For the most part I kept on thinking: I am so bored! And when can go home? – lmao!

I was at a crossroad!

I wondered why walking away from this was such a scary thing, considering that it was really never easy for me to begin with.

 It always felt difficult, like going against the grain. There was a side of me that believed that I had to work a normal job for a salary, but another part of me pushed against it- and- only realizing it now, looking back, I think I acted out -without even knowing it- so I was a definite hostile participant

and

to be honest

the environment was hostile to me in return

 and still it was difficult to let it go.

Why!

  Why does release feel so much like giving up!

Especially when you don’t know what’s next. When you can’t answer the questions that fill your thoughts anxiously- if not this, what will you do? What else can you do it? Will you make a success of it? Or do you just want to do nothing now!

I realized that there was a part of me that identified with working in the corporate sector so strongly, like it was who I am – but I know it’s not- it was just what I did!

I also thought others would judge me as a failure just for walking away- but I think it was mainly me, my own judgement toward myself!

Because honestly, I’ve never been one to concern myself with what other people think.

 Why! Are we so hard on ourselves!

My mother was the dominant figure in my life growing up, my Dad was quite passive. She was a primary school teacher and believed that if you want something in life you have to go out and make it happen – you have to work hard! Not doing anything – or something considered to be silly was not an option – and especially for me being the first born.

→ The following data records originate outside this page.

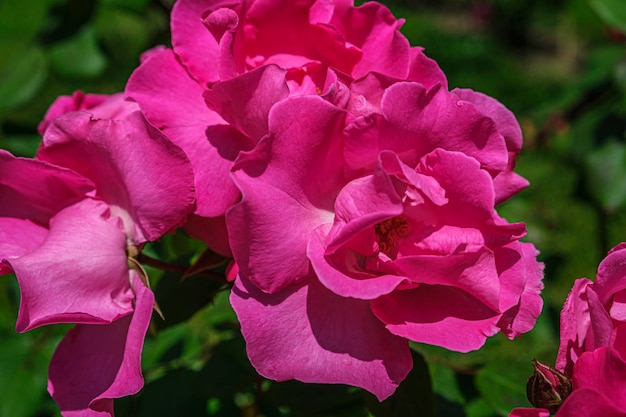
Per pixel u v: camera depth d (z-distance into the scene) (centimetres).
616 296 37
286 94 36
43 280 36
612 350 34
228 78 37
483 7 285
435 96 36
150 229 37
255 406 46
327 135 36
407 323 36
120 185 38
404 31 254
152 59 39
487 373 46
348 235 35
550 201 133
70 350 38
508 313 37
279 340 35
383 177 35
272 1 38
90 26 66
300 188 36
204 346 53
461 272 36
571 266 116
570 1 77
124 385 36
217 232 38
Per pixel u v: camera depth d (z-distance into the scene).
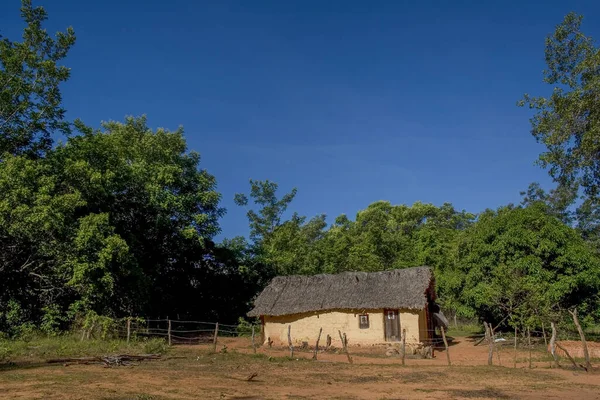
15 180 22.45
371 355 22.45
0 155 25.59
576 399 11.28
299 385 13.34
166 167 31.72
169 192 31.41
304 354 22.55
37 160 25.17
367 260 40.53
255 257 39.91
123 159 30.53
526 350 23.33
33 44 26.62
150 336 27.48
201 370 16.06
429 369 16.86
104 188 26.98
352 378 14.74
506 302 24.94
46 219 21.73
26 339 21.78
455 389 12.72
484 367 17.12
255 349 23.45
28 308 24.89
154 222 31.70
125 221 31.25
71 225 24.14
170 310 36.66
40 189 22.78
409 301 23.48
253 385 13.20
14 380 12.86
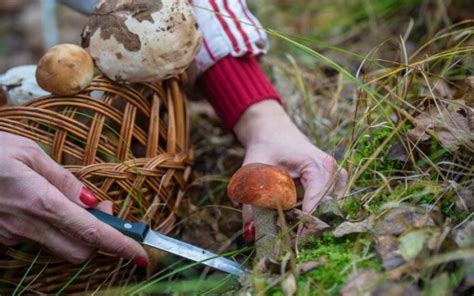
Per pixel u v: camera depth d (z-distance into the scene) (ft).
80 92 2.64
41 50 5.05
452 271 2.20
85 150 2.64
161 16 2.66
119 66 2.65
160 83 2.79
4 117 2.63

So, I think I just fell into the first thing and ran with it, and told myself I didn’t have the luxury of exploring. Being the first born does come with a little extra pressure, whether we like it or not.

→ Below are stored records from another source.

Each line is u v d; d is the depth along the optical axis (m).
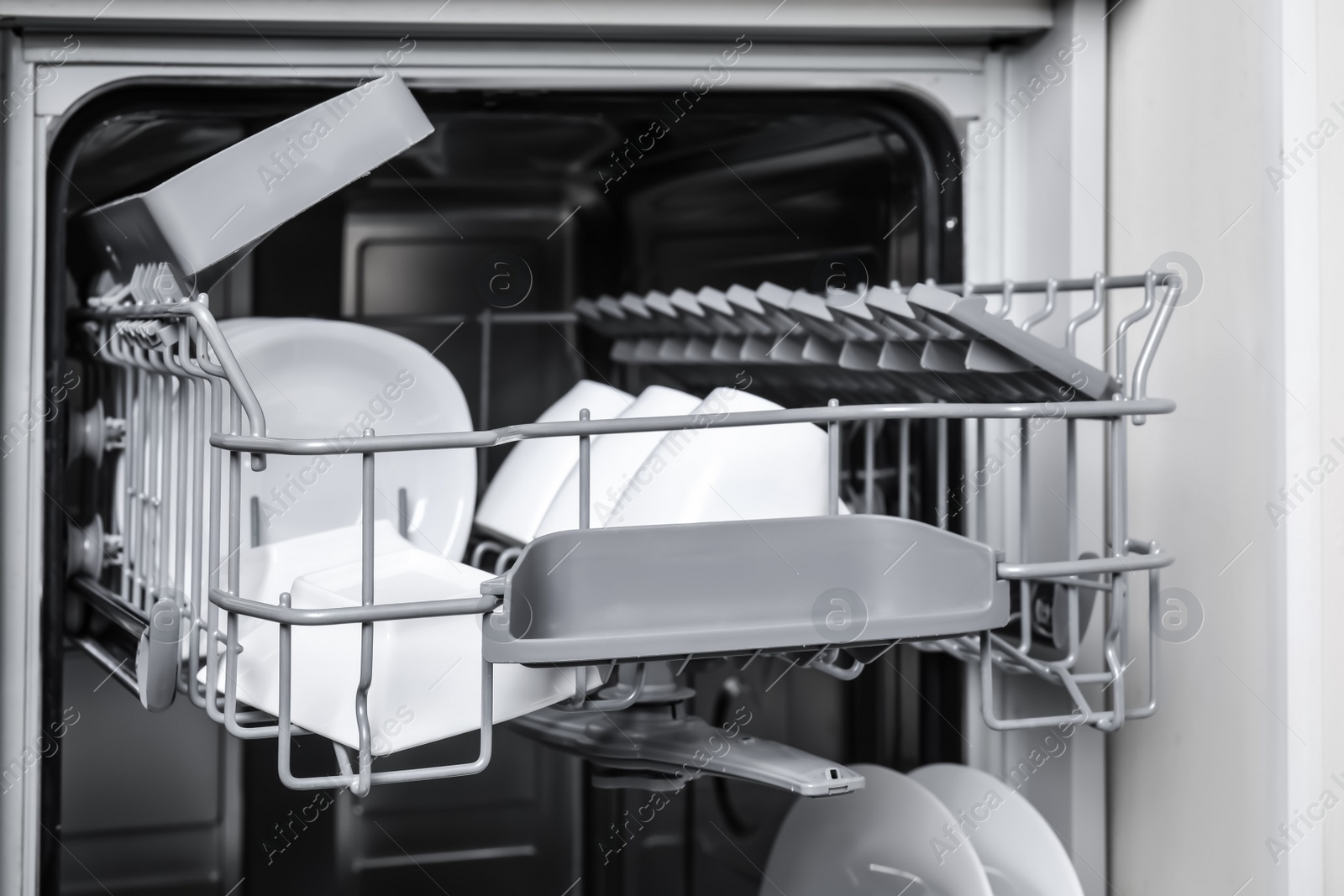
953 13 0.69
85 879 0.82
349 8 0.63
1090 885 0.71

Studying full time was also not an option, so I just had to find the job first and then take it from there.

When I read this, it made so much sense…

freedom means the opportunity to be what we never thought we would be – Daniel J Boorstin

Dr. Joe Dispenza says that 95% of who we are by the time we are 35 is programmed – think about that for a second or just read it again- let it sink in. 95%!

So of course it would be hard, or even scary to walk away from a life you know. To set yourself free from that could be quite devastating!

Maybe even especially for my generation (Gen X) – we were not encouraged to dream really! We just had to suck it up and get on with it!

So essentially It is letting go of a believe– and that is one of the hardest things to do – it is so deeply rooted in us, that in so many cases we can’t see beyond that.

The truth is, this is the best time to be alive really, we are freer than we have ever been. For the most part everyone is so busy living their own truth that nobody should really worry about being judged.

In many cases though people still very much cling to a life that they can only complain about for the sake of safety.

No judgement!

We can only do what we are brave enough to do- and one should always make the decision that is right for you.

I can’t do that anymore!

So the thing I want to do now, is the thing that truly resonates with my soul. I do not want to be stuck in an Office all day long.

The world has changed so much, and a part of me almost feel like I am late to the party and that I should have done this a long time ago- but, better late than never!

I have a vision; I am playing the long game – and this blog is step one!

So, this is what I tell myself now: You are free! Free to do what makes you happy, you have value to add- in a field that sets your soul on fire- so go!

Let your new path unfold and reveal itself to you!